A strange thing happened to me about 11 months after my father died.
It was nearing 10:00 p.m. one night when I decided to go to bed. I was used to only getting abbreviated periods of sleep, so thought I’d take the opportunity to try again. I closed my eyes for what seemed like a few seconds when, startled, I quickly glanced at the clock and was shocked to realize that it was already 7:00 a.m.! Not being sure of what just happened, I glanced out my bedroom window and indeed, the sun was dawning on a new day.
The realization soon hit me; this was the first time I had slept through an entire night in possibly five years!
As a fulltime caregiver, I had been struggling to survive on catnaps. It’s absolutely amazing how the human body can adapt itself to differing circumstances. I had actually learned to sleep with one eye and ear open, constantly on the alert, in case something bad happened to Dad in the middle of the night.
Becoming a light sleeper anyway became a part of me due to an incident that happened many years before my father died. It literally scared the wits out of me!
My dad had been extremely fond of our Russian Blue feline named “Kitty.” His four-legged friend had developed the habit of waking me up by jabbing her paw into my shoulder, which was her way of telling me she needed to use the great outdoors.
Like clockwork, every morning at 6:00 she would crouch a couple of inches from my face, waiting for me to stir. One morning completely different than her usual custom, she began her poking routine at 3:00. I brushed her aside and closed my eyes again in the desperate hope of getting more shut-eye. Instead, within seconds I was awakened to sharp pains in my chest as her razor sharp claws penetrated the skin of my chest.
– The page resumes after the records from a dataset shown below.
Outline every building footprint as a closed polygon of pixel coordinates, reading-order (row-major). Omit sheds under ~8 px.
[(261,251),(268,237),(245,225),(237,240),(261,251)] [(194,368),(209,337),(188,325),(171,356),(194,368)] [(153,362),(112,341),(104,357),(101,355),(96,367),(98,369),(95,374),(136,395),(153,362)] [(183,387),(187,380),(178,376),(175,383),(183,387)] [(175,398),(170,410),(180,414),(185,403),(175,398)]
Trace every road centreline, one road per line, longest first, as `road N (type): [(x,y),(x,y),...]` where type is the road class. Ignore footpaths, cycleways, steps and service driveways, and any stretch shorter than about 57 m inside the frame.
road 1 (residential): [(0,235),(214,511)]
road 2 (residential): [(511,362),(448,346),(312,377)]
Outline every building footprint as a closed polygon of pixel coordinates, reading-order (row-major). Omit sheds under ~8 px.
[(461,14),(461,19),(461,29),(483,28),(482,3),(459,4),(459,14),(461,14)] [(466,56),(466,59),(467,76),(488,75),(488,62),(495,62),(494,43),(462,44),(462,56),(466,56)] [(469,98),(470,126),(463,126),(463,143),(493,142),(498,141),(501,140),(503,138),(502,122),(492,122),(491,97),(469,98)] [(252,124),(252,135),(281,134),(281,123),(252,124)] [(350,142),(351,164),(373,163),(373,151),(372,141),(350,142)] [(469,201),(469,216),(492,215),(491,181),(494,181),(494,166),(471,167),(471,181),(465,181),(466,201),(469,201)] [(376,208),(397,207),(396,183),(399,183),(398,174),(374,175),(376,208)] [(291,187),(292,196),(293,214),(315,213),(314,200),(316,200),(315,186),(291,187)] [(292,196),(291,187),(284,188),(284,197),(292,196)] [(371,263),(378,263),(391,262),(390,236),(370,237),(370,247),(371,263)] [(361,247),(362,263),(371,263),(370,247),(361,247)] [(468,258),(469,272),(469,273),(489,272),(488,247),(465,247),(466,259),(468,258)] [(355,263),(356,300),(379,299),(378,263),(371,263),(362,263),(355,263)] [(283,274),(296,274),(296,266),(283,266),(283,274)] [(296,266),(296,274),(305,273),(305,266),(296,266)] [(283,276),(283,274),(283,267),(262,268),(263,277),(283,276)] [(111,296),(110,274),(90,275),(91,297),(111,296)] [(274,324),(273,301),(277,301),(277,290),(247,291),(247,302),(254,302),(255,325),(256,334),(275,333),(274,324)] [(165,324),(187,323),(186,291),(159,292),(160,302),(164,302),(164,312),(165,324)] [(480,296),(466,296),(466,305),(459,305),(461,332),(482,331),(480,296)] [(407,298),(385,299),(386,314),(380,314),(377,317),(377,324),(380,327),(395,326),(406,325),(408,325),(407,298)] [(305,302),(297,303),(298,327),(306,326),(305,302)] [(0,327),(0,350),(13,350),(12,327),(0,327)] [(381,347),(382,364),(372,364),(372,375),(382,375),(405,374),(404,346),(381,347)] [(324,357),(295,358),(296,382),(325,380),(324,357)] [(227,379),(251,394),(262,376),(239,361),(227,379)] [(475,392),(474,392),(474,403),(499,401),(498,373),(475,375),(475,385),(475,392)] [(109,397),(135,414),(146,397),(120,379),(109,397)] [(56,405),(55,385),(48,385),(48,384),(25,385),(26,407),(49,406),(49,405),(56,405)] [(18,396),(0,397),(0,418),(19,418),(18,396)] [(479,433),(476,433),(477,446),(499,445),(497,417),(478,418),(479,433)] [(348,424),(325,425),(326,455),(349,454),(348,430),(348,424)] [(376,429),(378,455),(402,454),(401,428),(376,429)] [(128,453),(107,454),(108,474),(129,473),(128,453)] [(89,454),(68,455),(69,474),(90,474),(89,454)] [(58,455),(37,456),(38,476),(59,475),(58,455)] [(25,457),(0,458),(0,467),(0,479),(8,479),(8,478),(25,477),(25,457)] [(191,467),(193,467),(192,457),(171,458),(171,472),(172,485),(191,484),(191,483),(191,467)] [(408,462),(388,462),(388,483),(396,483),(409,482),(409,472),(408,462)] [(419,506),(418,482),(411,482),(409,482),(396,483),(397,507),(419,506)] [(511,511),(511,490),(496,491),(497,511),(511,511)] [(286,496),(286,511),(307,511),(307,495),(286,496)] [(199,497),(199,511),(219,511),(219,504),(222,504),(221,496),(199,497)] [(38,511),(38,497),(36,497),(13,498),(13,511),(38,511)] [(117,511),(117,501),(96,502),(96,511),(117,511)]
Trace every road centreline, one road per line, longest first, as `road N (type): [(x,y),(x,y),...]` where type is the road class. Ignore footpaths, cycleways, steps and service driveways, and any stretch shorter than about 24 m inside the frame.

Jumping out of bed yelling, “I get the hint,” I groggily opened the front door, but no cat ran by. As I looked around my legs and then into the next room, sure enough, there was my dad lying flat on his back, staring straight up at the ceiling. And of course, Kitty was there like a trusted friend, licking the side of his face.
This wonderful cat with her internal clock actually came and woke me up to inform me that my father had fallen! I might have expected this from a dog, but from a cat? I was astonished!
Looking back, I believe that was the last night that I slept with both eyes shut.
Most of us have experienced trouble sleeping at one time or another. This is normal and usually temporary. But for caregivers it may be due to stress, anxiety or, yes, even depression. Unfortunately, sleep disorders can lead to other personal issues such as apathy, lack of concentration, irritability and poor emotional health. Now that you have moved into your post-caregiving season and should you be having sleep issues, take a look at getting help with this.
We all have an inner-body clock known as a “circadian cycle.” One of the aftereffects of caregiving is a disruption in circadian rhythms. If you feel as if you’re walking around with jet lag all day long, having trouble controlling your emotions or feel as if you’re constantly stuck with the winter blues, check into your circadian oscillator.
Yes, doctors should know what you mean. If not, educate them.